Reproduce the rows word for word, from the very first line through the line that contains "件，支持多种花园风格选择，免费提供一定数量的设", with that line included. Output only these lines.

• • •

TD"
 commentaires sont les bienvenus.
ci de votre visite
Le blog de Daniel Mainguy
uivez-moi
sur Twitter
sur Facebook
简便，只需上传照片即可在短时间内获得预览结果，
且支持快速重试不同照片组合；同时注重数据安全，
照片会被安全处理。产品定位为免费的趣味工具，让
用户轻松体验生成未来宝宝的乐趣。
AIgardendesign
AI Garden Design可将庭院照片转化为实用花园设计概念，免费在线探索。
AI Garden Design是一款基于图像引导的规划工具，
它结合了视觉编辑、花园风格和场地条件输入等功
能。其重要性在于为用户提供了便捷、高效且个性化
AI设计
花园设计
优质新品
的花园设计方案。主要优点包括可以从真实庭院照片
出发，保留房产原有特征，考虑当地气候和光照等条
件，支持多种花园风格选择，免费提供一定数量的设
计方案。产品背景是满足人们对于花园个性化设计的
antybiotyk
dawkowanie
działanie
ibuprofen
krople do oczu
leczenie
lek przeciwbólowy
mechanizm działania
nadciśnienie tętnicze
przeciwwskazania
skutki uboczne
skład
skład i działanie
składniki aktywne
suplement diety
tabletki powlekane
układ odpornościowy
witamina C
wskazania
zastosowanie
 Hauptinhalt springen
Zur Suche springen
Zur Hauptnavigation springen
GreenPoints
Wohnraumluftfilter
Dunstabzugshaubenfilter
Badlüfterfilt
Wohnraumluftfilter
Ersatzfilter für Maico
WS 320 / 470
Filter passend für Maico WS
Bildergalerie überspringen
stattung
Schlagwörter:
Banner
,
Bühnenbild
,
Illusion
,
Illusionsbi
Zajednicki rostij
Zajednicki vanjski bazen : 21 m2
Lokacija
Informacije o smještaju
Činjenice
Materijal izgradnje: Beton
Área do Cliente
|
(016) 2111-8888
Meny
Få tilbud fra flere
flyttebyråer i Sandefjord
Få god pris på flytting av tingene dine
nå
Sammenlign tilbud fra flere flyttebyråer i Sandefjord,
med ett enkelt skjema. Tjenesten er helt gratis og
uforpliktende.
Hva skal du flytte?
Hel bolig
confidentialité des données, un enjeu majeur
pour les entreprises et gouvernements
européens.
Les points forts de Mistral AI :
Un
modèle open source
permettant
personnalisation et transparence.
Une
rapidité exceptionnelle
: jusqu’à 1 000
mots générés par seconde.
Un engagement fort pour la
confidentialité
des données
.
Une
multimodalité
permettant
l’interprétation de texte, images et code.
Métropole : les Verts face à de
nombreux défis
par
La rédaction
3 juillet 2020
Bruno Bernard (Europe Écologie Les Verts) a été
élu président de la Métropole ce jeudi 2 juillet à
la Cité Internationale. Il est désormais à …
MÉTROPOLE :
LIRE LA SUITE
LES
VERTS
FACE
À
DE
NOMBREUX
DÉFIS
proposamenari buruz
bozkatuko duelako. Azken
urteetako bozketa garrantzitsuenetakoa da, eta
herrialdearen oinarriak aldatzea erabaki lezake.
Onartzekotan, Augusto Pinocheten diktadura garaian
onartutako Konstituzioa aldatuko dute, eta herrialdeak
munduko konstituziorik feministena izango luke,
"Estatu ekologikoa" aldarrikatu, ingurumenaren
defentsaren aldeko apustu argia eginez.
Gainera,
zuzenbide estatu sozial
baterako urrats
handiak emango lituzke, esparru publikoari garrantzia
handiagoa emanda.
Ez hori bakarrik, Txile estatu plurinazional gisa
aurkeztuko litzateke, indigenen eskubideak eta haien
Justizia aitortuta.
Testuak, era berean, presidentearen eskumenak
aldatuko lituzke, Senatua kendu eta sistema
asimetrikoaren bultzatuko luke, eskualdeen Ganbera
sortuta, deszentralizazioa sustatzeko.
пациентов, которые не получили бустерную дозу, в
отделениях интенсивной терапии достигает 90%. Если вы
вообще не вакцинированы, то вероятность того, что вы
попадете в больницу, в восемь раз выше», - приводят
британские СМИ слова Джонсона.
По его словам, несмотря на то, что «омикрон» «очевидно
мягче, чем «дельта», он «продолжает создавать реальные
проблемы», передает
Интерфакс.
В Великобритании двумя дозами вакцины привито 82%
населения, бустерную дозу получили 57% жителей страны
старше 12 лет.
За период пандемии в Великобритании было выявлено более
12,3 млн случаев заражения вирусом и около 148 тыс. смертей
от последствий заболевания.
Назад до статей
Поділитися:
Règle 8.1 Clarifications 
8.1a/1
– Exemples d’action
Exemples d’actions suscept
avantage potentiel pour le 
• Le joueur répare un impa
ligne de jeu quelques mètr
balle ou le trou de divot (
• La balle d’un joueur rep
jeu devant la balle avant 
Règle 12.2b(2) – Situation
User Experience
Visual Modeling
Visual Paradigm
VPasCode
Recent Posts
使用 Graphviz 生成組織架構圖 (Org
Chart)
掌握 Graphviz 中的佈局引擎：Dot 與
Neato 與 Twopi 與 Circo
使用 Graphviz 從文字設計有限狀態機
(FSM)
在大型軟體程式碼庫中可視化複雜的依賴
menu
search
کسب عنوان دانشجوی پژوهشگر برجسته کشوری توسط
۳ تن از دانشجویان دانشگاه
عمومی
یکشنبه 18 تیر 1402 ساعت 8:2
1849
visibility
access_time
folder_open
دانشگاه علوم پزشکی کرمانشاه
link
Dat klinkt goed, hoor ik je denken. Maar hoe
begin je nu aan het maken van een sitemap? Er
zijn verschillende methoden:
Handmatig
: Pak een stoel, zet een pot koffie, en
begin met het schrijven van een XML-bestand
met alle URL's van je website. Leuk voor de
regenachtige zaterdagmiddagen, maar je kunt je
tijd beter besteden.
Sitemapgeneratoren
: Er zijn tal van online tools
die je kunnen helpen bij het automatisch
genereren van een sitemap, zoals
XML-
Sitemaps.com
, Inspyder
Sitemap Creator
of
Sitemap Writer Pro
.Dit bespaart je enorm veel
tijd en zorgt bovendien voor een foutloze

• • •

→ **Response**
TD"
 commentaires sont les bienvenus.
ci de votre visite
Le blog de Daniel Mainguy
uivez-moi
sur Twitter
sur Facebook
简便，只需上传照片即可在短时间内获得预览结果，
且支持快速重试不同照片组合；同时注重数据安全，
照片会被安全处理。产品定位为免费的趣味工具，让
用户轻松体验生成未来宝宝的乐趣。
AIgardendesign
AI Garden Design可将庭院照片转化为实用花园设计概念，免费在线探索。
AI Garden Design是一款基于图像引导的规划工具，
它结合了视觉编辑、花园风格和场地条件输入等功
能。其重要性在于为用户提供了便捷、高效且个性化
AI设计
花园设计
优质新品
的花园设计方案。主要优点包括可以从真实庭院照片
出发，保留房产原有特征，考虑当地气候和光照等条
件，支持多种花园风格选择，免费提供一定数量的设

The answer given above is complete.